The Island Regulatory and Appeals Commission (IRAC) recently overturned council’s decision to reject an application to rezone a piece of property off Kensington Road for a proposed condominium development.
At its monthly public meeting Monday night, council voted unanimously to ask the provincial government, through the Federation of P.E.I. Municipalities, to amend the Planning Act so that IRAC can only uphold a council decision or return the matter back to council for further consideration.
Over the past 10 years, there have been more than 6,500 permits issued by Charlottetown’s planning department.
In 20 of those cases, the matter was appealed to IRAC. In 10 of those 20 cases, hearings were actually held. In five of those cases, IRAC overruled council’s decision. In the five other cases, the commission upheld council’s decision.

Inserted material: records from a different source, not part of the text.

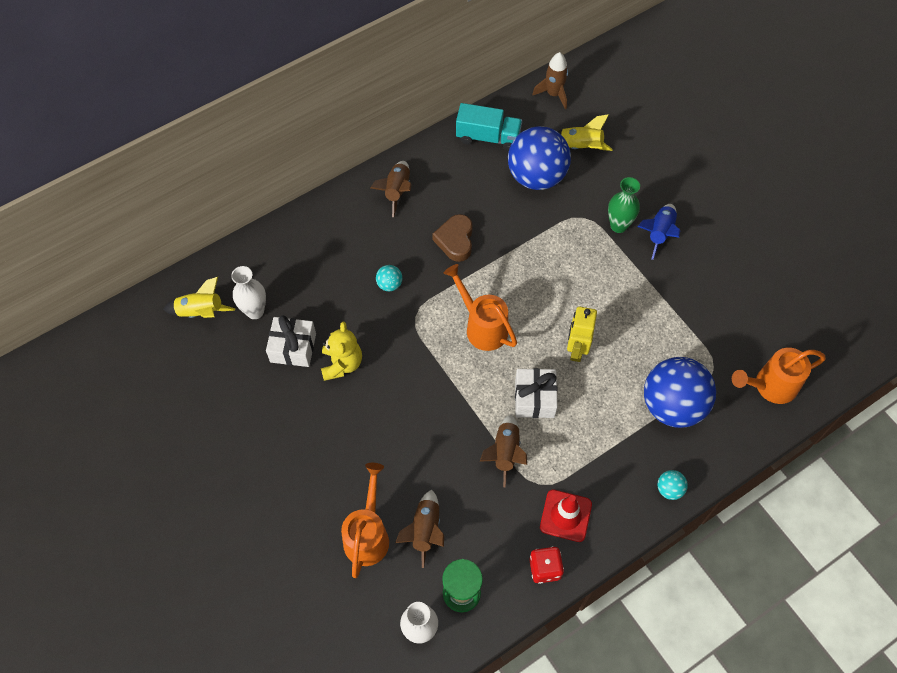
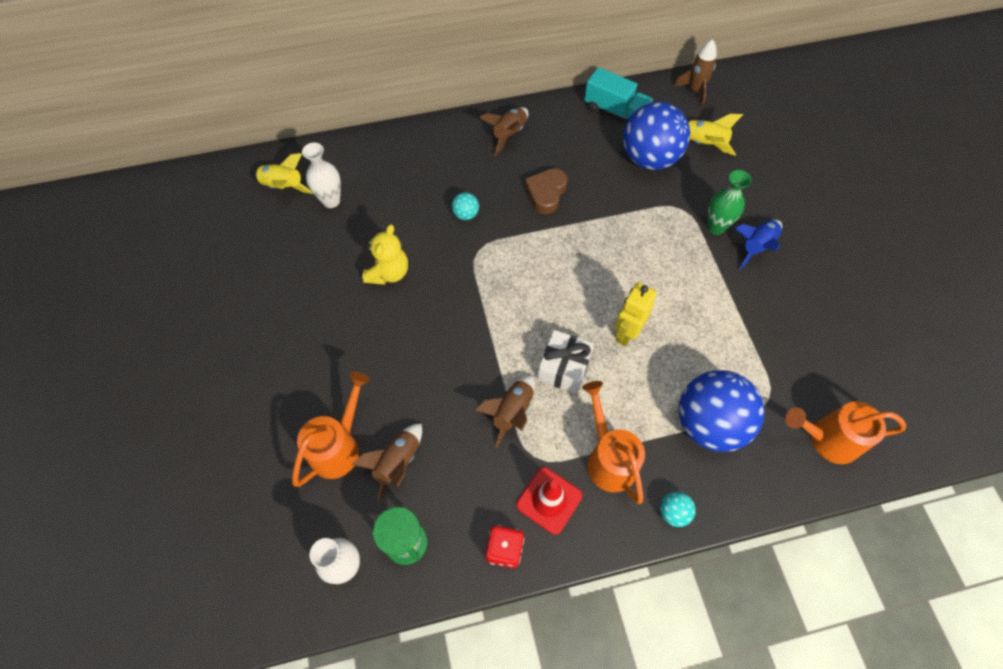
camera: 20 degrees right, 0 degrees up
white gift [266,315,316,367] -> none
orange watering can [444,264,517,351] -> orange watering can moved to [582,381,645,504]

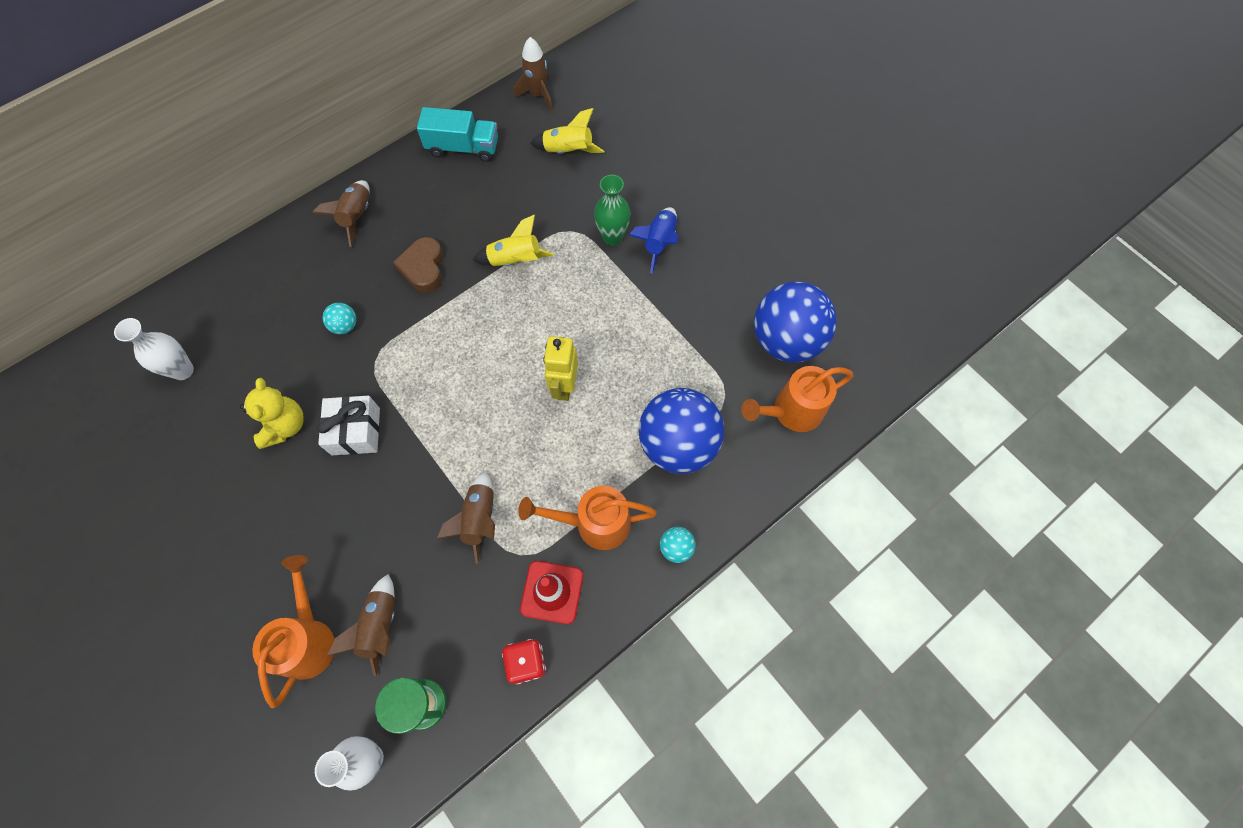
camera: 25 degrees left, 5 degrees up
yellow rocket [251,153,313,194] -> yellow rocket moved to [473,215,553,266]
white gift [537,330,594,394] -> white gift moved to [317,396,380,455]
orange watering can [582,381,645,504] -> orange watering can turned 45 degrees counterclockwise [518,486,657,550]
blue ball [623,102,690,170] -> blue ball moved to [754,281,837,363]

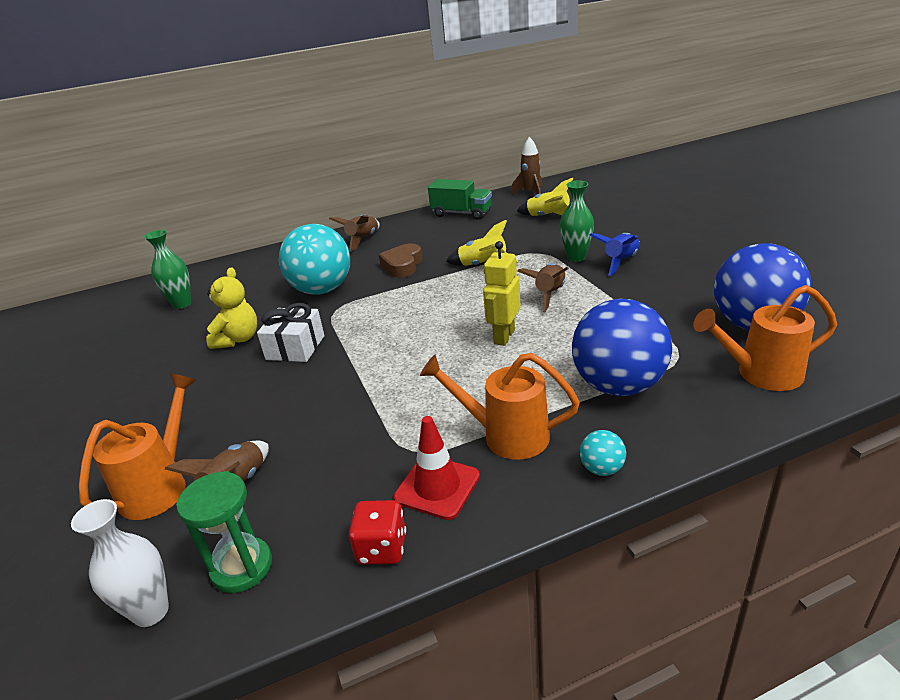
camera: 20 degrees right, 35 degrees down
white vase [114,318,194,380] -> green vase [144,230,191,309]
turquoise ball [322,303,356,334] -> turquoise ball [279,224,350,295], size x2.44
turquoise truck [417,107,498,162] -> green truck [428,179,492,220]
brown rocket [437,472,495,563] -> brown rocket moved to [517,263,569,312]

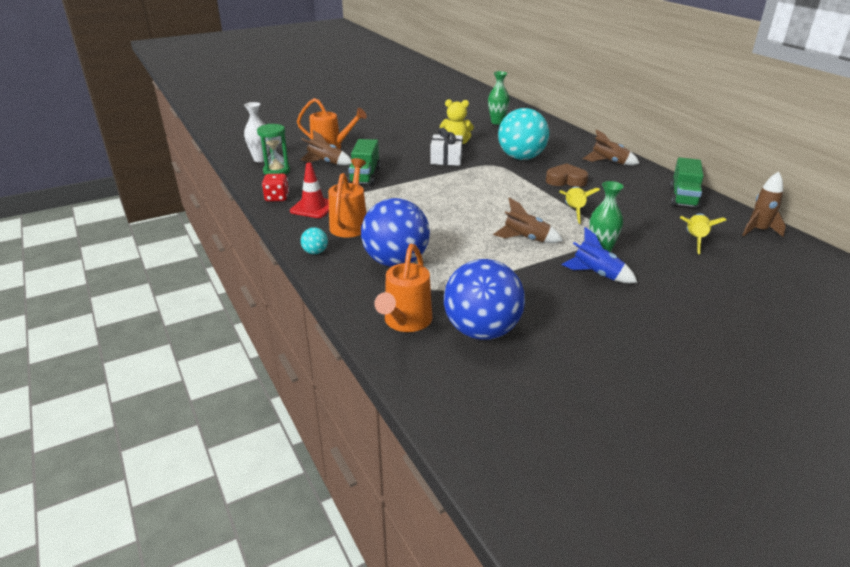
camera: 80 degrees right, 0 degrees up
yellow robot [483,241,521,346] -> none
orange watering can [693,285,837,391] -> orange watering can turned 150 degrees counterclockwise [374,244,432,332]
none -> green truck [348,139,380,186]

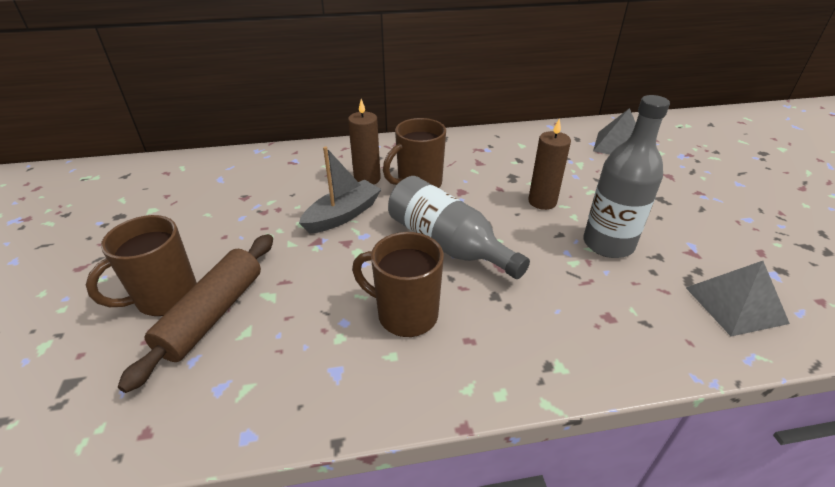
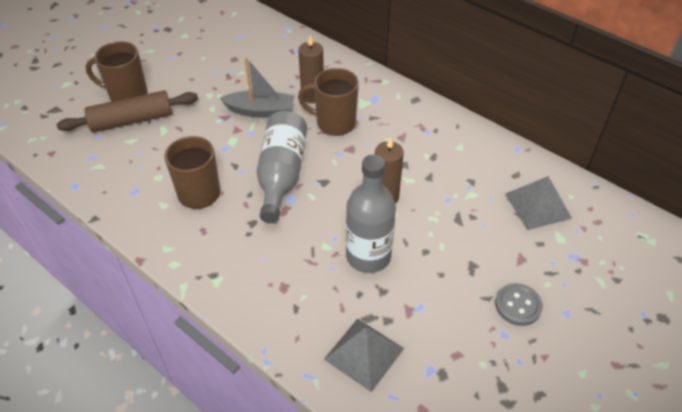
camera: 50 degrees right, 10 degrees up
none -> grey button [495,283,543,326]

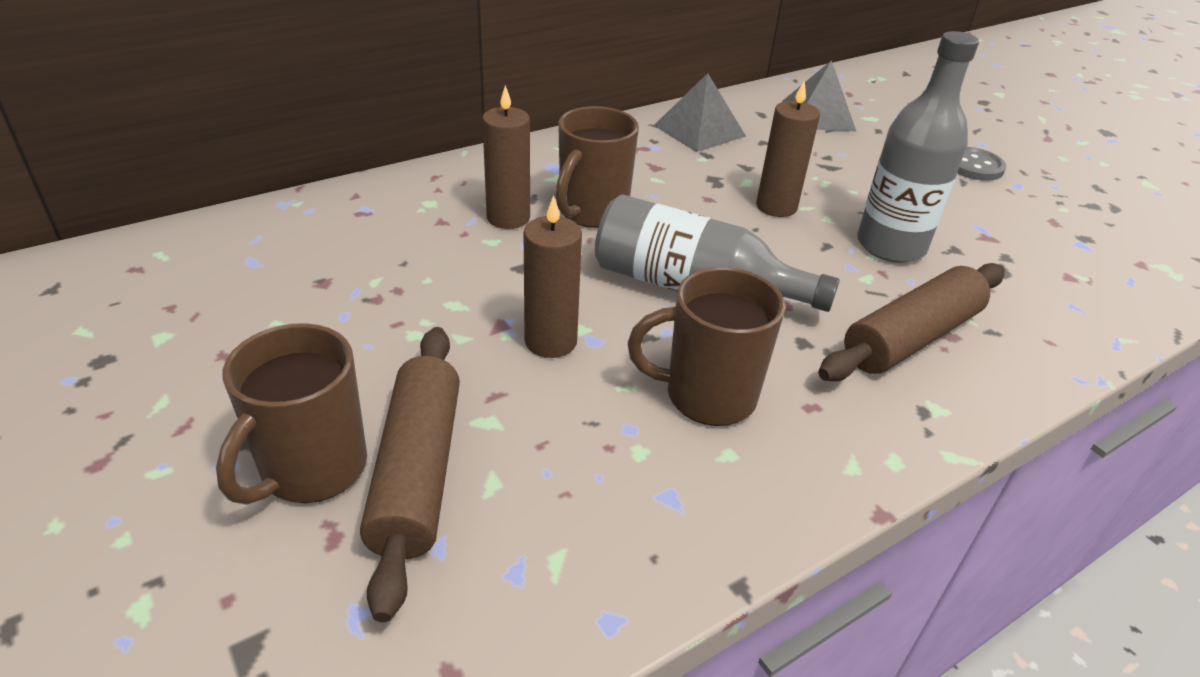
camera: 75 degrees left, 10 degrees down
grey boat [220,58,295,117] -> none
grey pyramid [324,319,404,392] -> grey pyramid moved to [654,73,746,152]
none -> brown candle [524,195,582,358]
none -> brown rolling pin [818,263,1005,381]

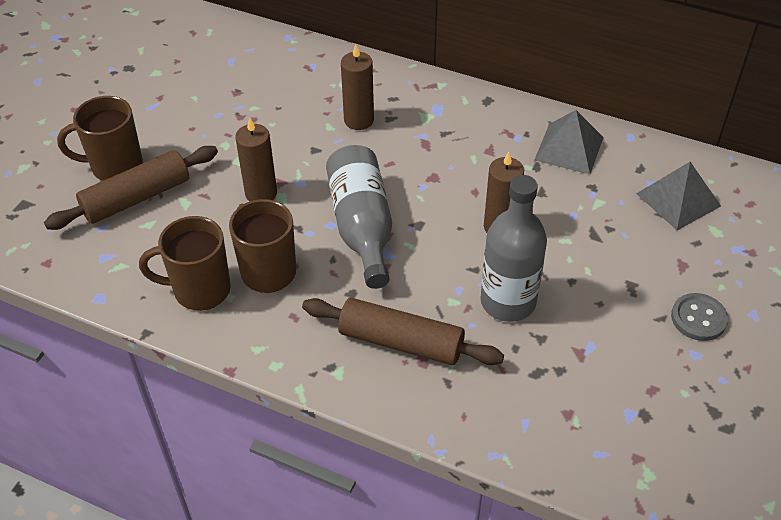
camera: 60 degrees right, 10 degrees up
brown mug [556,106,639,228] -> brown mug moved to [139,216,231,311]

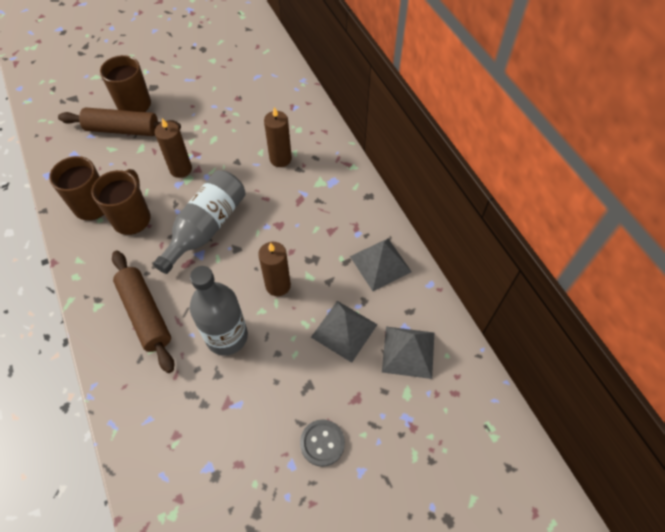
camera: 40 degrees right, 10 degrees up
none -> grey pyramid [311,301,378,363]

Mayor Clifford Lee says when people elect a council they believe that council is going to make decisions for planning and development.
“To have another body come in and have the authority to (overrule) the elected bodies’ decision, quite frankly, I think is wrong,’’ Lee said following the council meeting.
“I don’t think the legislation should have ever been changed to allow IRAC to have that authority.’’
Lee also serves as chairman of the city’s intergovernmental affairs committee and has already met with the provincial government on the matter.
He says it was a good meeting, that the city’s concerns will be taken under advisement but doesn’t expect a quick resolution.
It would, after all, require the legislature to sit and deal with it.
Lee says having to defend its decisions before the commission not only comes with a legal cost to the city but ties up staff.
“Sometimes it holds up development and sometimes it stops development from taking place altogether because, in this instance, this application has been with IRAC for a year and a half before they made the decision. I don’t believe any development should be held up that long, regardless of what the decision is at the end of the day.’’
Lee also dismisses any notion that council should consider that whatever decision is made on a resolution could be overturned by IRAC.
“What I think council needs to do and what council has done an admirable job of has been . . . basing decisions on the feedback council receives from the community. (Councillors) listen to the people who live in the community.
“That’s who I am responsible to and that’s who members of council are responsible to. We’re the ones who have to go out there and get elected . . . the body that is accountable to the citizens of Charlottetown.’’
Coun. Terry Bernard speaks during the monthly meeting of Charlottetown City Council Monday. Bernard is vice-chair of the intergovernmental affairs committee that introduced a motion to have the province limit the power of the Island Regulatory and Appeal Commission to overturn council decisions.